**EXERCISE AIM**
Return the listing below exactly as it stands. Pictures stay out.

**DATASET ENTRIES**

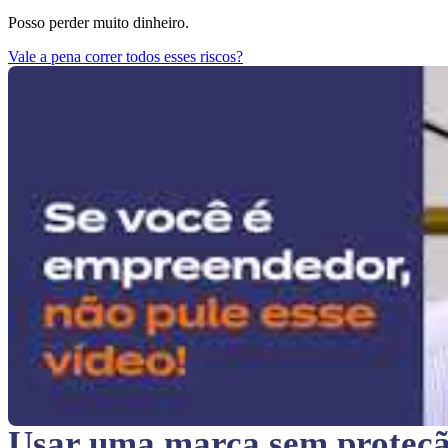
Posso perder muito dinheiro.
Vale a pena correr todos esses riscos?
Usar uma marca sem proteç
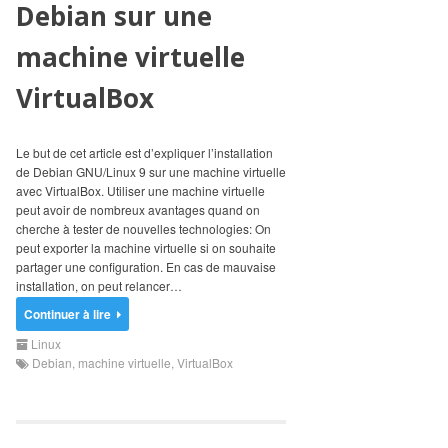
Debian sur une
machine virtuelle
VirtualBox
Le but de cet article est d’expliquer l’installation
de Debian GNU/Linux 9 sur une machine virtuelle
avec VirtualBox. Utiliser une machine virtuelle
peut avoir de nombreux avantages quand on
cherche à tester de nouvelles technologies: On
peut exporter la machine virtuelle si on souhaite
partager une configuration. En cas de mauvaise
installation, on peut relancer…
Continuer à lire
Linux
Debian
,
machine virtuelle
,
VirtualBox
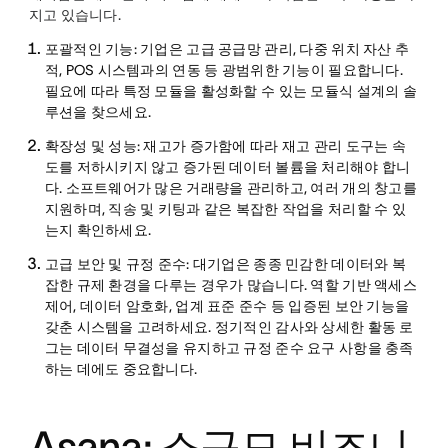
지고 있습니다.
포괄적인 기능
: 기업은 고급 공급망 관리, 다중 위치 자산 추
적, POS 시스템과의 연동 등 광범위한 기능이 필요합니다.
필요에 따라 특정 모듈을 활성화할 수 있는 모듈식 설계의 솔
루션을 찾으세요.
확장성 및 성능
: 재고가 증가함에 따라 재고 관리 도구는 속
도를 저하시키지 않고 증가된 데이터 볼륨을 처리해야 합니
다. 소프트웨어가 많은 거래량을 관리하고, 여러 개의 창고를
지원하며, 직송 및 키팅과 같은 복잡한 작업을 처리할 수 있
는지 확인하세요.
고급 보안 및 규정 준수
: 대기업은 종종 민감한 데이터와 복
잡한 규제 환경을 다루는 경우가 많습니다. 역할 기반 액세스
제어, 데이터 암호화, 업계 표준 준수 등 입증된 보안 기능을
갖춘 시스템을 고려하세요. 정기적인 감사와 상세한 활동 로
그는 데이터 무결성을 유지하고 규정 준수 요구 사항을 충족
하는 데에도 중요합니다.
Asana: 소규모 비즈니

**YOUR SOLUTION**
Posso perder muito dinheiro.
Vale a pena correr todos esses riscos?
Usar uma marca sem proteç
Debian sur une
machine virtuelle
VirtualBox
Le but de cet article est d’expliquer l’installation
de Debian GNU/Linux 9 sur une machine virtuelle
avec VirtualBox. Utiliser une machine virtuelle
peut avoir de nombreux avantages quand on
cherche à tester de nouvelles technologies: On
peut exporter la machine virtuelle si on souhaite
partager une configuration. En cas de mauvaise
installation, on peut relancer…
Continuer à lire
Linux
Debian
,
machine virtuelle
,
VirtualBox
지고 있습니다.
포괄적인 기능
: 기업은 고급 공급망 관리, 다중 위치 자산 추
적, POS 시스템과의 연동 등 광범위한 기능이 필요합니다.
필요에 따라 특정 모듈을 활성화할 수 있는 모듈식 설계의 솔
루션을 찾으세요.
확장성 및 성능
: 재고가 증가함에 따라 재고 관리 도구는 속
도를 저하시키지 않고 증가된 데이터 볼륨을 처리해야 합니
다. 소프트웨어가 많은 거래량을 관리하고, 여러 개의 창고를
지원하며, 직송 및 키팅과 같은 복잡한 작업을 처리할 수 있
는지 확인하세요.
고급 보안 및 규정 준수
: 대기업은 종종 민감한 데이터와 복
잡한 규제 환경을 다루는 경우가 많습니다. 역할 기반 액세스
제어, 데이터 암호화, 업계 표준 준수 등 입증된 보안 기능을
갖춘 시스템을 고려하세요. 정기적인 감사와 상세한 활동 로
그는 데이터 무결성을 유지하고 규정 준수 요구 사항을 충족
하는 데에도 중요합니다.
Asana: 소규모 비즈니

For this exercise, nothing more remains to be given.